===== Material to process =====

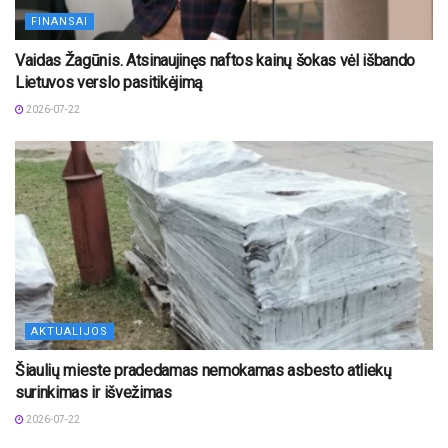
FINANSAI
Vaidas Žagūnis. Atsinaujinęs naftos kainų šokas vėl išbando
Lietuvos verslo pasitikėjimą
2026-07-22
AKTUALIJOS
Šiaulių mieste pradedamas nemokamas asbesto atliekų
surinkimas ir išvežimas
2026-07-22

=====

**Goal of the exercise:** Search the data for "Lietuvos verslo pasitikėjimą". Beginning with that line, set down every line through the last exactly.

**Problem solution:**
Lietuvos verslo pasitikėjimą
2026-07-22
AKTUALIJOS
Šiaulių mieste pradedamas nemokamas asbesto atliekų
surinkimas ir išvežimas
2026-07-22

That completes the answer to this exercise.